Report only how many lines in the rows below contain the string "sort", treating uppercase and lowercase letters as distinct.

Task material —
————

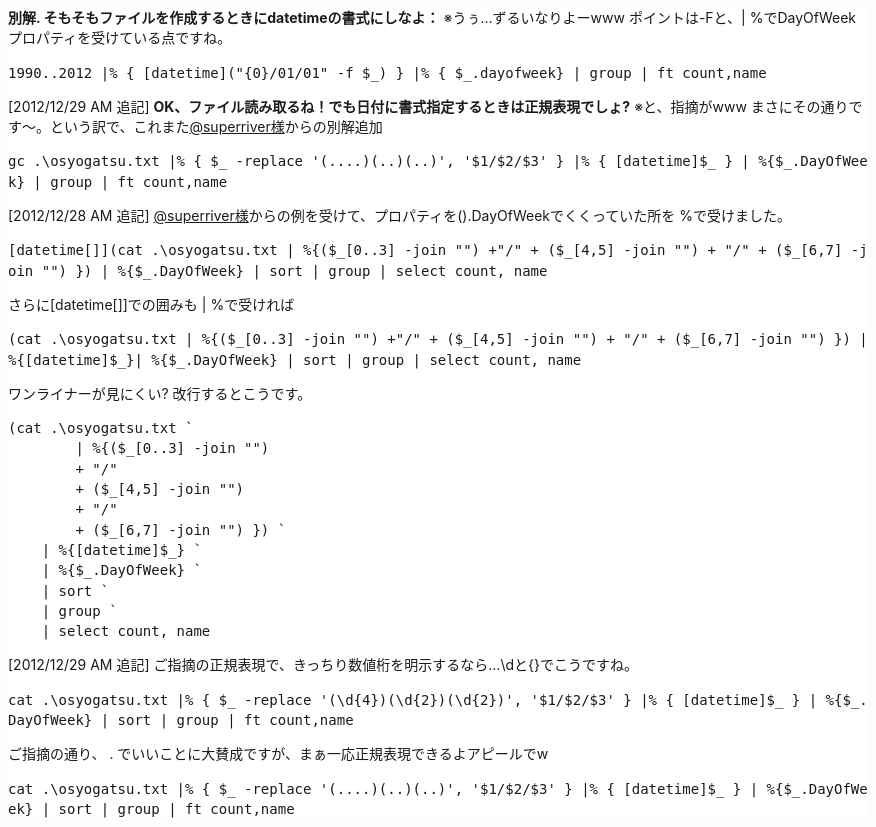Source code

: <strong>別解. そもそもファイルを作成するときにdatetimeの書式にしなよ：</strong>
※うぅ…ずるいなりよーwww ポイントは-Fと、| %でDayOfWeekプロパティを受けている点ですね。
<pre class="brush: powershell">
1990..2012 |% { [datetime](&quot;{0}/01/01&quot; -f $_) } |% { $_.dayofweek} | group | ft count,name
</pre>

[2012/12/29 AM 追記]
<strong>OK、ファイル読み取るね！でも日付に書式指定するときは正規表現でしょ?</strong>
※と、指摘がwww まさにその通りです～。という訳で、これまた<a href="https://twitter.com/superriver" target="_blank">@superriver様</a>からの別解追加
<pre class="brush: powershell">
gc .\osyogatsu.txt |% { $_ -replace '(....)(..)(..)', '$1/$2/$3' } |% { [datetime]$_ } | %{$_.DayOfWeek} | group | ft count,name
</pre>
</blockquote>

[2012/12/28 AM 追記]
<a href="https://twitter.com/superriver" target="_blank">@superriver様</a>からの例を受けて、プロパティを().DayOfWeekでくくっていた所を %で受けました。
<pre class="brush: powershell">
[datetime[]](cat .\osyogatsu.txt | %{($_[0..3] -join &quot;&quot;) +&quot;/&quot; + ($_[4,5] -join &quot;&quot;) + &quot;/&quot; + ($_[6,7] -join &quot;&quot;) }) | %{$_.DayOfWeek} | sort | group | select count, name
</pre>
さらに[datetime[]]での囲みも | %で受ければ
<pre class="brush: powershell">
(cat .\osyogatsu.txt | %{($_[0..3] -join &quot;&quot;) +&quot;/&quot; + ($_[4,5] -join &quot;&quot;) + &quot;/&quot; + ($_[6,7] -join &quot;&quot;) }) | %{[datetime]$_}| %{$_.DayOfWeek} | sort | group | select count, name
</pre>
ワンライナーが見にくい? 改行するとこうです。
<pre class="brush: powershell">
(cat .\osyogatsu.txt `
        | %{($_[0..3] -join &quot;&quot;) 
        + &quot;/&quot; 
        + ($_[4,5] -join &quot;&quot;) 
        + &quot;/&quot; 
        + ($_[6,7] -join &quot;&quot;) }) `
    | %{[datetime]$_} `
    | %{$_.DayOfWeek} `
    | sort `
    | group `
    | select count, name
</pre>

[2012/12/29 AM 追記]
ご指摘の正規表現で、きっちり数値桁を明示するなら…\dと{}でこうですね。
<pre class="brush: powershell">
cat .\osyogatsu.txt |% { $_ -replace '(\d{4})(\d{2})(\d{2})', '$1/$2/$3' } |% { [datetime]$_ } | %{$_.DayOfWeek} | sort | group | ft count,name
</pre>
ご指摘の通り、 . でいいことに大賛成ですが、まぁ一応正規表現できるよアピールでw
<pre class="brush: powershell">
cat .\osyogatsu.txt |% { $_ -replace '(....)(..)(..)', '$1/$2/$3' } |% { [datetime]$_ } | %{$_.DayOfWeek} | sort | group | ft count,name
</pre>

————

Your response — 5